Infektionsrisiko, geänderte Flüge, Maskenpflicht: Nicht jeder möchte seine gebuchte Pauschalreise in Corona-Zeiten auch antreten. Ein Experte erklärt, wie und wann sich Stornogebühren vermeiden lassen.

26.02.2021, 11:46
Inga Kjer
Inga Kjer dpa-tmn

Kempten (dpa/tmn) - Wer angesichts der Pandemie und möglicher Einschränkungen vor Ort seinen Pauschalurlaub doch nicht antreten möchte, sollte nicht vorschnell kündigen. Sonst besteht das Risiko, dass unnötige Stornierungsgebühren anfallen.

"Man sollte nie zu früh stornieren, sondern erst etwa vier bis fünf Wochen vor dem Abreisetermin", rät der Reiserechtsexperte Prof. Ernst Führich aus Kempten. Dann seien die Inzidenz, die allgemeinen Beeinträchtigungen vor Ort und mögliche Leistungsänderungen des Reisepakets absehbar - eine gute Argumentationsgrundlage, um von der Reise zurückzutreten. Die Restzahlung sei dann nicht mehr zu leisten.

"Wer dagegen sehr früh storniert, weil er später hohe Stornogebühren fürchtet, kann wahrscheinlich keine Beweise für eine erhebliche Beeinträchtigung vorbringen, denn die Reise findet ja erst in einigen Wochen oder Monaten statt", erklärt Führich. Der Reiseveranstalter kann sich dann auf den Standpunkt stellen: Derzeit sieht es danach aus, dass die Reise wie gebucht stattfinden kann.
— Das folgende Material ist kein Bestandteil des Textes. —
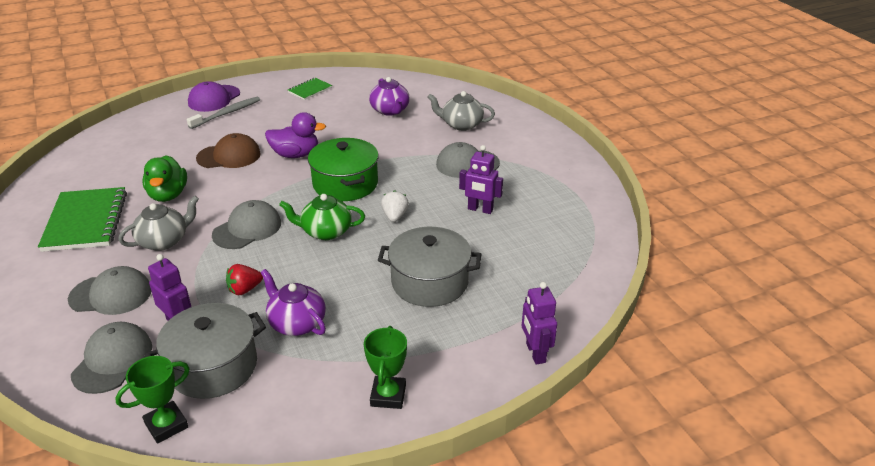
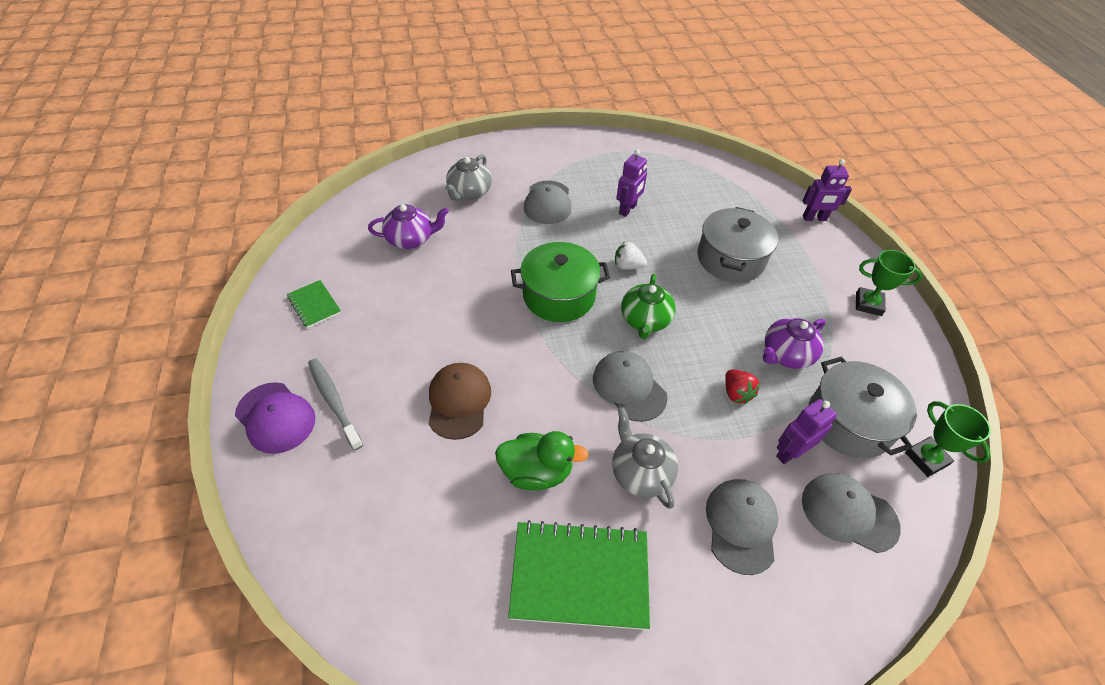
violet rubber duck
Schwelle für kostenlosen Rücktritt ist eher niedrig

Storniert ein Pauschalurlauber dann recht kurzfristig, muss er Argumente haben, warum die Reise beeinträchtigt sein wird. "Klar ist der Fall, wenn eine Reisewarnung vorliegt", sagt Führich. "Sie gilt als eindeutiges Indiz für außergewöhnliche Umstände, die eine Reise erheblich beeinträchtigen." Urlauber sollten dann binnen 14 Tagen ihr angezahltes Geld zurückbekommen. Das ist gesetzlich vorgeschrieben. "Einen Gutschein muss ich nicht akzeptieren."

Liegt keine Reisewarnung vor, ist die Lage weniger eindeutig - aber trotzdem kann eine gebührenfreie Stornierung gerechtfertigt sein. Führichs Erfahrung nach erklären die Gerichte einen kostenlosen Reiserücktritt bereits dann für rechtens, wenn die Wahrscheinlichkeit einer außergewöhnlichen Beeinträchtigung zum Reisezeitpunkt bei 25 Prozent liegt. "Die Schwelle stammt vom Bundesgerichtshof und wird also sehr niedrig angelegt", erklärt der Experte. Meist gebe es Urteile oder Vergleiche zugunsten der Urlauber.

Manche Pandemie-Einschränkung ist zu akzeptieren

Andererseits fällt nicht alles unter die Kategorie erhebliche Beeinträchtigung, was eine Urlauberin oder ein Urlauber so empfindet. "Wenn im Hotel nichts los ist, nur ein Essenssaal geöffnet hat und Maskenpflicht herrscht, dann zählt so etwas nach einem Jahr Pandemie einfach zum allgemeinen Lebensrisiko, das man hinnehmen muss", sagt Führich. Die Einschränkung der gebuchten Reiseleistungen oder das Infektionsrisiko müsse durchaus erheblich oder höher als zu Hause sein. Erst dann ist die kostenlose Stornierung möglich.

"Ganz allgemein auf die Pandemie können sich Urlauber ohnehin nicht beziehen", sagt Führich. "Sie müssen konkret vortragen, worin genau die Einschränkungen bestehen." Beispiele: Die gebuchte Flugverbindung oder das Hotel stehen nicht mehr zur Verfügung, Ausflüge oder Landgänge bei Kreuzfahrten sind nicht mehr möglich. Oder es gibt eine Pflicht zur Quarantäne nach Einreise. Auch ein hohes Infektionsrisiko im Urlaubsgebiet kann eine solche Einschränkung sein.

Wichtig: "Was ich bei der Buchung sehenden Auges akzeptiert habe, kann ich hinterher nicht mehr monieren", betont Führich.

Gerichtsurteile zur Corona-Pandemie finden sich unter anderem in der Kemptener Reisemängeltabelle (Abschnitt 4.9).